Key design decisions:

  • --no-update-lock-file — the most important flag. Hosts consume whatever flake.lock is on main. They never resolve inputs independently, so every machine converges on the same package set.
  • flake = "git+https://...#${hostname}" — each host selects its own nixosConfiguration output by hostname. One repository, many machines.
  • dates = "05:00" — staggered one hour after the CI runs at 04:00 UTC. This gives you a window to review the PR. If it is not merged yet, hosts simply rebuild from the current main (a no-op if nothing changed).
  • allowReboot = false — most NixOS services restart on switch. Set to true if you need kernel or initrd updates to take effect immediately.

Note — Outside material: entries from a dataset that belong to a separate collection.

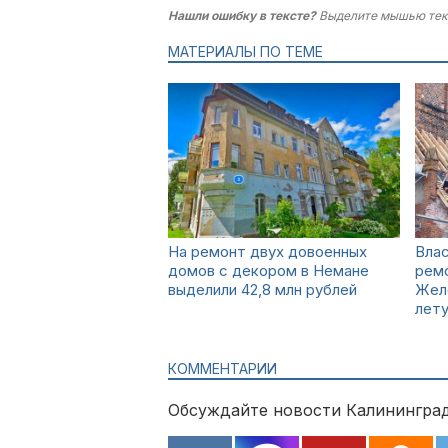
Нашли ошибку в тексте?
Выделите мышью тек
МАТЕРИАЛЫ ПО ТЕМЕ
На ремонт двух довоенных
Влас
домов с декором в Немане
ремо
выделили 42,8 млн рублей
Жел
лет
КОММЕНТАРИИ
Обсуждайте новости Калининград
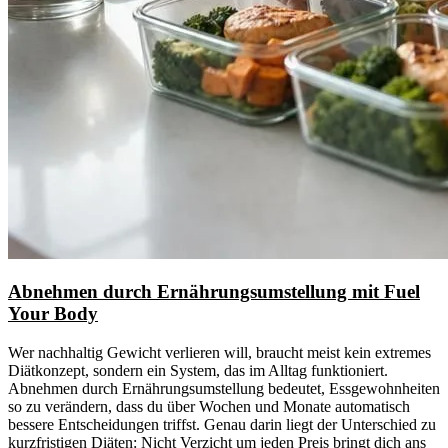
Abnehmen durch Ernährungsumstellung mit Fuel
Your Body
Wer nachhaltig Gewicht verlieren will, braucht meist kein extremes
Diätkonzept, sondern ein System, das im Alltag funktioniert.
Abnehmen durch Ernährungsumstellung bedeutet, Essgewohnheiten
so zu verändern, dass du über Wochen und Monate automatisch
bessere Entscheidungen triffst. Genau darin liegt der Unterschied zu
kurzfristigen Diäten: Nicht Verzicht um jeden Preis bringt dich ans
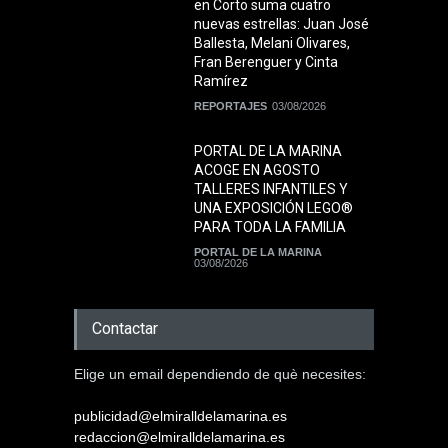
en Corto suma cuatro
nuevas estrellas: Juan José
Ballesta, Melani Olivares,
Fran Berenguer y Cinta
Ramírez
REPORTAJES
03/08/2026
PORTAL DE LA MARINA
ACOGE EN AGOSTO
TALLERES INFANTILES Y
UNA EXPOSICIÓN LEGO®
PARA TODA LA FAMILIA
PORTAL DE LA MARINA
03/08/2026
Contactar
Elige un email dependiendo de què necesites:
publicidad@elmiralldelamarina.es
redaccion@elmiralldelamarina.es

Step 3: Enable on each host

Include the module in your flake and enable it per host:

nix
# flake.nix (simplified)
{
  outputs = { nixpkgs, ... }: {
    nixosConfigurations = {
      webserver = nixpkgs.lib.nixosSystem {
        modules = [
          ./modules/auto-upgrade.nix
          ./hosts/webserver
        ];
      };

      devbox = nixpkgs.lib.nixosSystem {
        modules = [
          ./modules/auto-upgrade.nix
          ./hosts/devbox
        ];
      };
    };
  };
}

Then in each host’s configuration:

nix
# hosts/webserver/default.nix
{
  services.auto-upgrade.enable = true;
}

For machines you deploy manually (like the CI builder itself, or test machines), simply omit the option or set it to false.

Step 4: Verify the setup

After deploying the configuration to your hosts, check that the systemd timer and service are in place:

terminal
# Check the timer schedule and when it last fired
$ systemctl status nixos-upgrade.timer
● nixos-upgrade.timer
     Loaded: loaded
     Active: active (waiting)
    Trigger: tomorrow at 05:00

# Check the last upgrade run
$ journalctl -u nixos-upgrade.service -n 30

The nixos-upgrade.service logs show the full nixos-rebuild switch output — which generation was activated, which services restarted, and any errors.

The full flow

Here is what happens every day without any manual intervention:

text
04:00 UTC  Forgejo Actions runs on CI builder
           ├─ nix flake update
           ├─ Build all hosts before & after
           ├─ Generate per-host nvd diffs
           └─ Open PR with diff report

   You     Review PR, check package changes, merge to main

05:00      Each NixOS host (systemd timer)
           ├─ git fetch main (via flake URL)
           ├─ nix build own configuration
           └─ nixos-rebuild switch

If you don’t merge the PR before 05:00, hosts simply rebuild from the current main — effectively a no-op. The update waits until you merge.

Rollback

If a bad update slips through, NixOS makes rollback trivial:

terminal
# Roll back to the previous generation
$ sudo nixos-rebuild switch --rollback

# Or boot into a previous generation from the bootloader

Every generation is kept in the Nix store until garbage-collected, so you can always go back.

Adapting the schedule

What to changeWhereDefault
CI update time.forgejo/workflows/update.yamlcron:0 4 * * * (04:00 UTC)
Host upgrade timemodules/auto-upgrade.nixdates05:00
Auto-rebootmodules/auto-upgrade.nixallowRebootfalse
Upgrade operationmodules/auto-upgrade.nixoperationswitch

For desktops you might prefer operation = "boot" so the new configuration only activates on the next reboot, avoiding disruption during work hours. For servers, switch is usually the right choice since services restart gracefully.

Why this works well

  • No unreviewed changes reach production. The PR gate means you always see what changed before it deploys.
  • Hosts never drift from each other. Every machine builds from the same flake.lock on main.
  • Zero manual SSH sessions. Once the module is enabled, upgrades are fully automatic.
  • Safe by default. If CI fails to build a host, the PR shows the error. If a host fails to build, it stays on its current generation. If you merge something bad, nixos-rebuild switch --rollback fixes it in seconds.
  • Works for any fleet size. Whether you run two machines or twenty, the same workflow scales — one PR, one merge, all hosts converge.